For £55, you might well expect a camera's feature list to be pretty sparse. The F529 seems surprisingly well equipped, though, boasting, in addition to its aforementioned specs, a 2.7-inch LCD screen, an anti-shake system, and red-eye-reduction and face-detection features. It's also conveniently small and light.

Colours are blotchy, grungy and either over-cooked or washed-out. Detail is poor, and the image is overly soft, as well as rife with picture noise. This is in a well-lit environment too (click image to enlarge).
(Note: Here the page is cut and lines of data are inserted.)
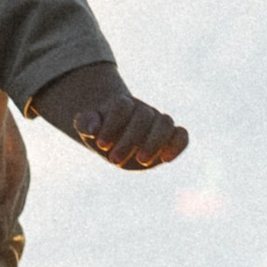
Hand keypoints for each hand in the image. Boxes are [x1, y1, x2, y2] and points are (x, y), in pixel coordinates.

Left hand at [35, 62, 188, 171]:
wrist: (116, 134)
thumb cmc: (99, 130)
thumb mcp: (86, 126)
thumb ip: (84, 122)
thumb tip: (94, 128)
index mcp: (122, 105)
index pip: (122, 106)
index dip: (113, 124)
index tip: (101, 145)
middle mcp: (143, 111)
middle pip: (143, 115)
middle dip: (129, 139)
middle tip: (113, 161)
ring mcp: (158, 122)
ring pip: (165, 122)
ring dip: (154, 142)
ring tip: (141, 161)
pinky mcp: (170, 137)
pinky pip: (182, 135)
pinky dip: (178, 145)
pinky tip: (166, 159)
Sounds too good to be true? It is. The shiny brushed-metal casing looks good from afar but, up close, you'll be able to see -- and feel -- how cheaply made the F529 really is. Everything from the tacky metal-look plastic rear to the hard-to-press buttons and the dodgy, spring-loaded SD card slot all reek of low-cost manufacturing.

Switch the camera on and you'll find yourself twiddling your thumbs for a good 5 seconds before you can actually take a photo. When the LCD screen finally spasms into life, you'll be treated to a blotchy, bleached-out, low-res picture that's barely adequate for composing your shots.

Sucks bad style

So far, so disappointing. But the F529's real problems aren't obvious until you actually start using it.

The camera's menu and navigation systems are pretty old-school but not entirely unintuitive. More annoying is the fact that important settings, like macro, are buried deep within the menus.